### [EXERCISE REQUIREMENTS]
Return the data below in full and exactly, except that the pictures are dropped.

━━━ LISTED RECORDS ━━━

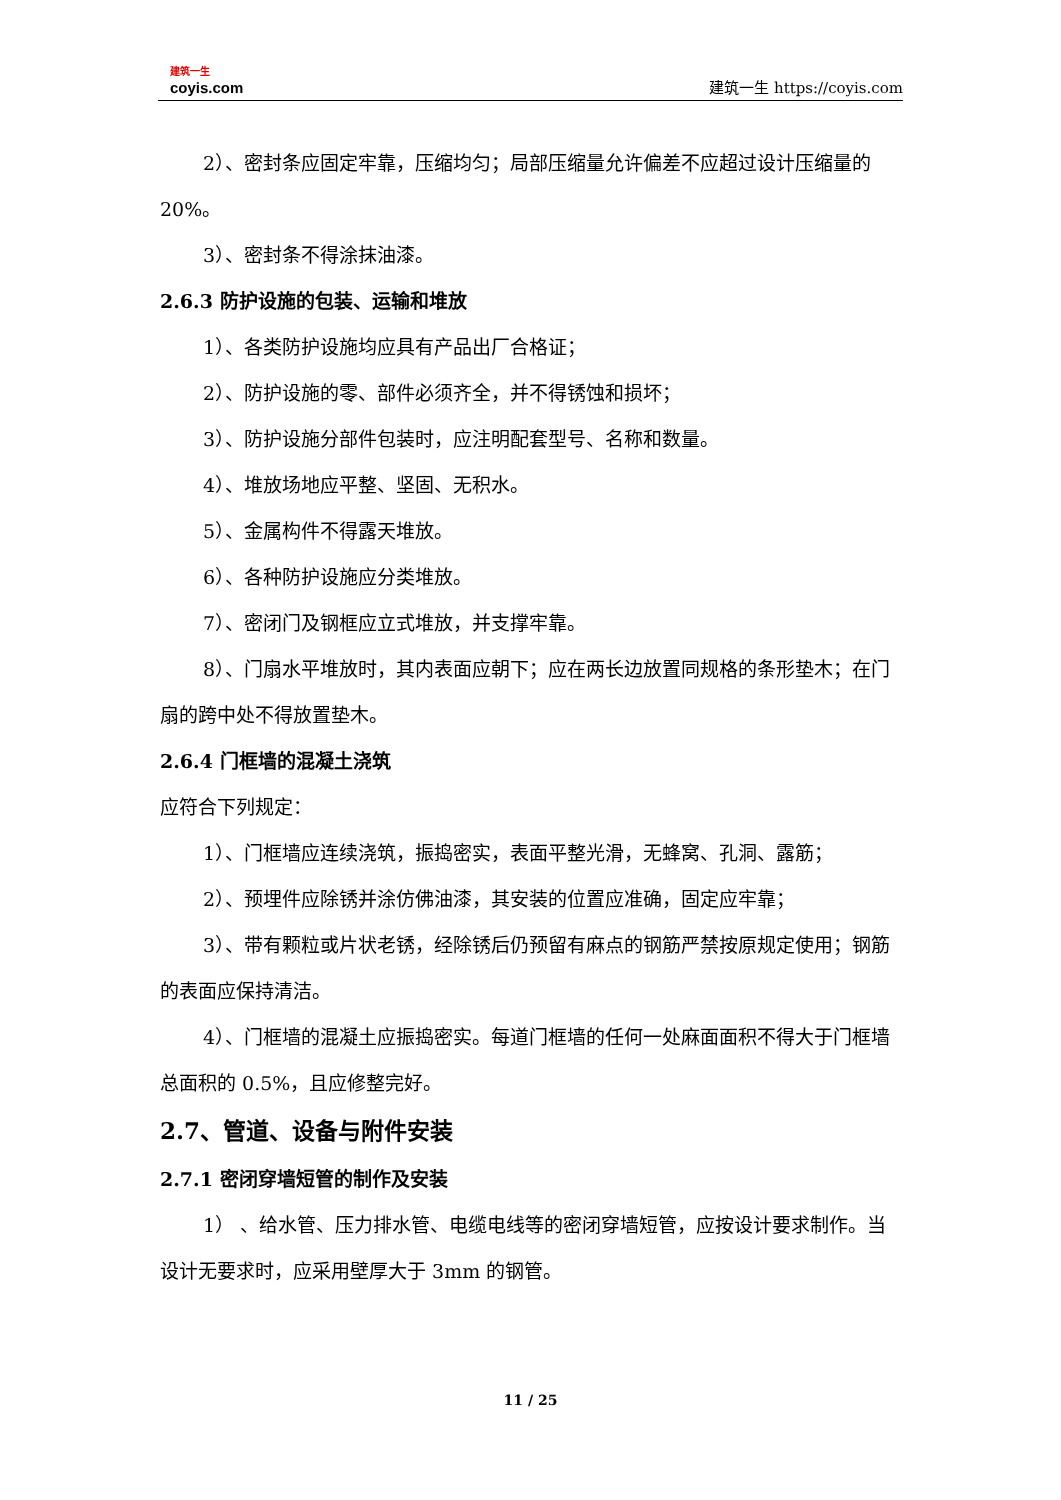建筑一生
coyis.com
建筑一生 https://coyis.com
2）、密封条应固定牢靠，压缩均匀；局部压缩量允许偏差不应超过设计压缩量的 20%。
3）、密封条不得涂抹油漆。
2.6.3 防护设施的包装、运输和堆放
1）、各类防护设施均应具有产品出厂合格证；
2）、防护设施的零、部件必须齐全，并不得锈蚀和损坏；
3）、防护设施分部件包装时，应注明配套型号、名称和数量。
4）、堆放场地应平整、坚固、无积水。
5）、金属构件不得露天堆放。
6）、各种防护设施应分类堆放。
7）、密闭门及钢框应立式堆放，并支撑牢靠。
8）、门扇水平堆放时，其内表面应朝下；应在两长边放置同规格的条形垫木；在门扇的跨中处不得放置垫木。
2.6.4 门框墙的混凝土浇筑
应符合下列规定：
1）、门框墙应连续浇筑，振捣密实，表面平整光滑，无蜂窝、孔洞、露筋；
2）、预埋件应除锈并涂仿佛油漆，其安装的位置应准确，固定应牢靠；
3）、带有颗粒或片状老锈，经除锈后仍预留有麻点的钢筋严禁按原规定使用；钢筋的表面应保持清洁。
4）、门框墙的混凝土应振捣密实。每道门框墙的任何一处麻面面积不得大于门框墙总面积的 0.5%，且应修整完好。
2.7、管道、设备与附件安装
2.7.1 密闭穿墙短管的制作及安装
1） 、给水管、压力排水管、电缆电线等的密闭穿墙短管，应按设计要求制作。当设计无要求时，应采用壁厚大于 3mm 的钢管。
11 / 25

━━━

### [RESULT FOR THIS TASK]
建筑一生
coyis.com
建筑一生 https://coyis.com
2）、密封条应固定牢靠，压缩均匀；局部压缩量允许偏差不应超过设计压缩量的 20%。
3）、密封条不得涂抹油漆。
2.6.3 防护设施的包装、运输和堆放
1）、各类防护设施均应具有产品出厂合格证；
2）、防护设施的零、部件必须齐全，并不得锈蚀和损坏；
3）、防护设施分部件包装时，应注明配套型号、名称和数量。
4）、堆放场地应平整、坚固、无积水。
5）、金属构件不得露天堆放。
6）、各种防护设施应分类堆放。
7）、密闭门及钢框应立式堆放，并支撑牢靠。
8）、门扇水平堆放时，其内表面应朝下；应在两长边放置同规格的条形垫木；在门扇的跨中处不得放置垫木。
2.6.4 门框墙的混凝土浇筑
应符合下列规定：
1）、门框墙应连续浇筑，振捣密实，表面平整光滑，无蜂窝、孔洞、露筋；
2）、预埋件应除锈并涂仿佛油漆，其安装的位置应准确，固定应牢靠；
3）、带有颗粒或片状老锈，经除锈后仍预留有麻点的钢筋严禁按原规定使用；钢筋的表面应保持清洁。
4）、门框墙的混凝土应振捣密实。每道门框墙的任何一处麻面面积不得大于门框墙总面积的 0.5%，且应修整完好。
2.7、管道、设备与附件安装
2.7.1 密闭穿墙短管的制作及安装
1） 、给水管、压力排水管、电缆电线等的密闭穿墙短管，应按设计要求制作。当设计无要求时，应采用壁厚大于 3mm 的钢管。
11 / 25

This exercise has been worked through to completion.